Not only was the new administration in Basseterre good for the economy, it proved a welcome change from the strained relationship between the people of Nevis and the Labour Government. Dr
. Kennedy Simmonds with his new brand of politics that promoted reconciliation and dialogue over the “bone in your rice and pepper in your soup” approach, brought the Nevis Representatives to the table as equals in order to map out a way forward that would work to the benefit of all the citizens of a forward moving St. Kitts and Nevis. Having worked out a framework that dealt with the long standing issues of Nevis, Dr. Simmonds was able to lead a united team to constitutional and independence talks in London. Consequently, on September 19th, 1983 St. Kitts and Nevis gained its independence from Great Britain, under the leadership of the Honourable Kennedy Alphonse Simmonds, who became the Nation’s first Prime Minister.

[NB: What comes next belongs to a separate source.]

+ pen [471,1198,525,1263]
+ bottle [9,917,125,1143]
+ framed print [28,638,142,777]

Under the exemplary leadership of Prime Minister Simmonds the Nation continued to make great strides, two islands once divided now united, the administration continued its progressive agenda. It was a time of great prosperity for the people of St. Kitts and Nevis. Our extraordinary economic progress did not go unnoticed beyond our borders; The World Bank saw it fit to declare our Nation number one in economic growth and development throughout the Latin America and Caribbean region. Prime Minister Simmonds’ personal leadership and unifying abilities also came in for recognition, when he received an appointment as a member of Her Majesty’s Most Honourable Privy Council, and honoured with the title “Right Honourable”.

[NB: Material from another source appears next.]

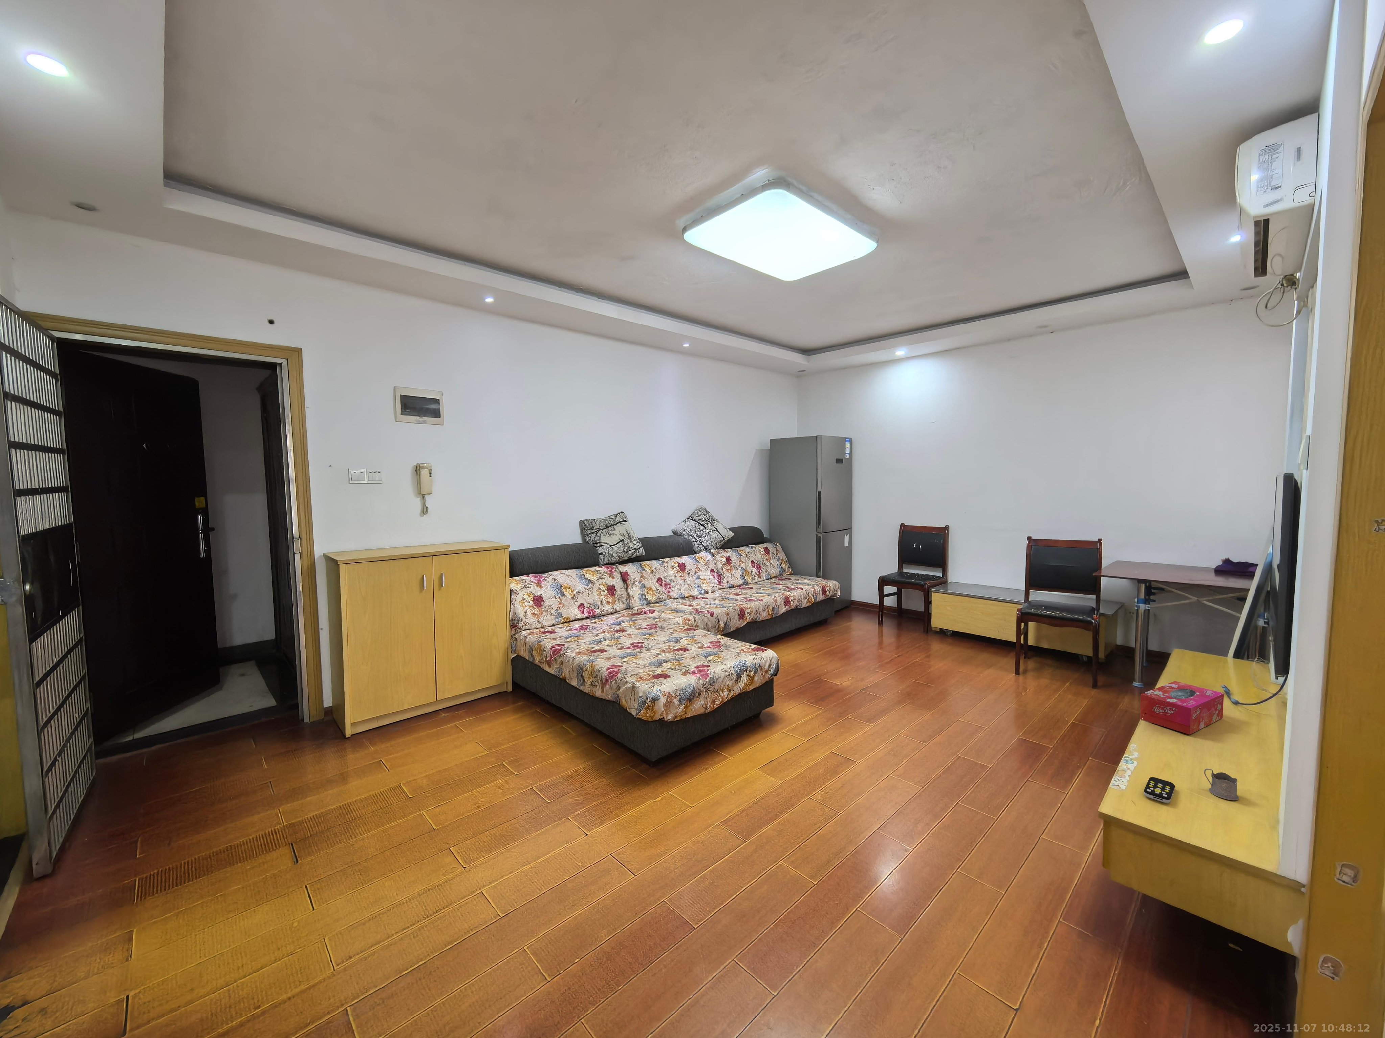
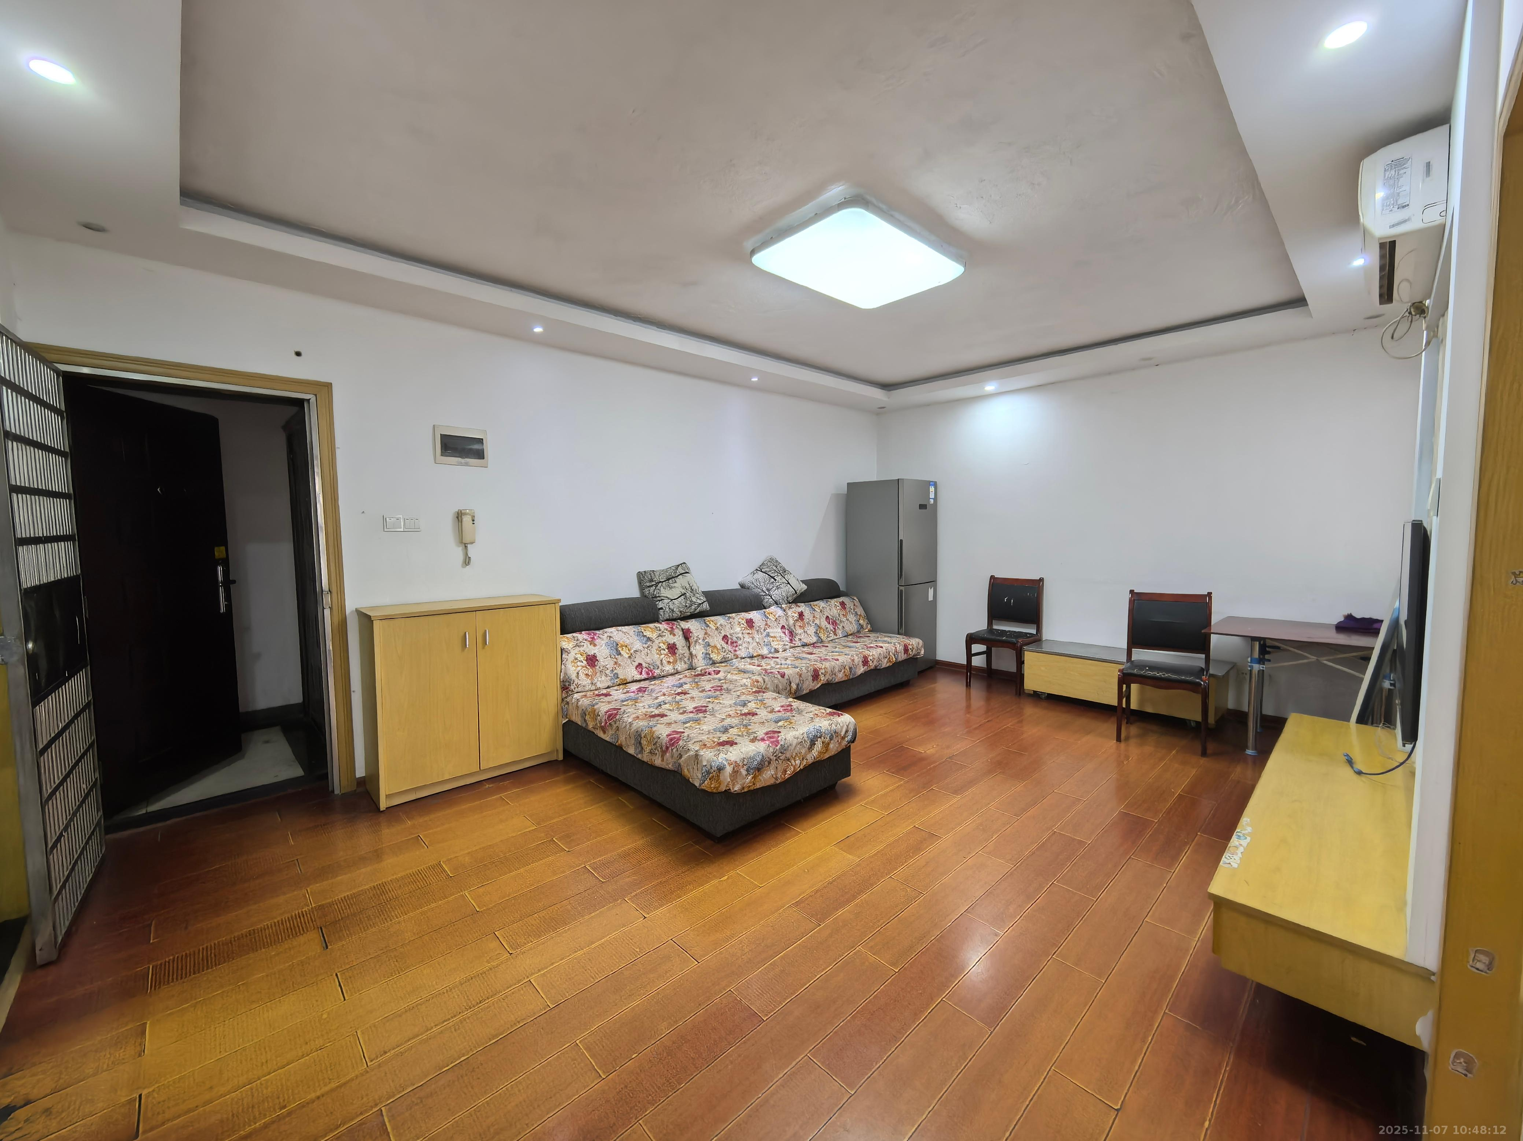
- tissue box [1140,680,1225,735]
- tea glass holder [1204,768,1239,800]
- remote control [1143,776,1176,804]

Every five years or so, the people of St. Kitts and Nevis go through what may be considered a necessary ritual, an election. Time after time they go to the poll and elect a politician and hope against hope that he/she possesses the qualities of a statesman, only to be disappointed more often than not, when they get exactly what they voted for, another Politian. However, there are a few occasions when lady luck smile on them and a statesman emerge. A famous preacher and author, James Freeman Clarke, once said “A politician is a man who thinks of the next election; while the statesman thinks of the next generation.”
Dr the Right Honourable Sir Kennedy Alphonse Simmonds today continues to be a true statesman. His public and private conduct is always guided by a bedrock set of principles that will not be compromised for personal or political gain. Simmonds forever rose above mere partisan politics, and made the overall welfare of a nation his first priority.
This weekend on April 12, 2014, on his 78th birthday, Dr the Right Honourable Sir Kennedy Alphonse Simmonds will be honoured with a fitting gala, hosted by the People’s Action Movement, in recognition of his statesmanship, unparalleled leadership, and immeasurable contribution to country and party.
Happy birthday Sir Kennedy, our nation say a big thank you for sharing of yourself with a country that is the better off for having you.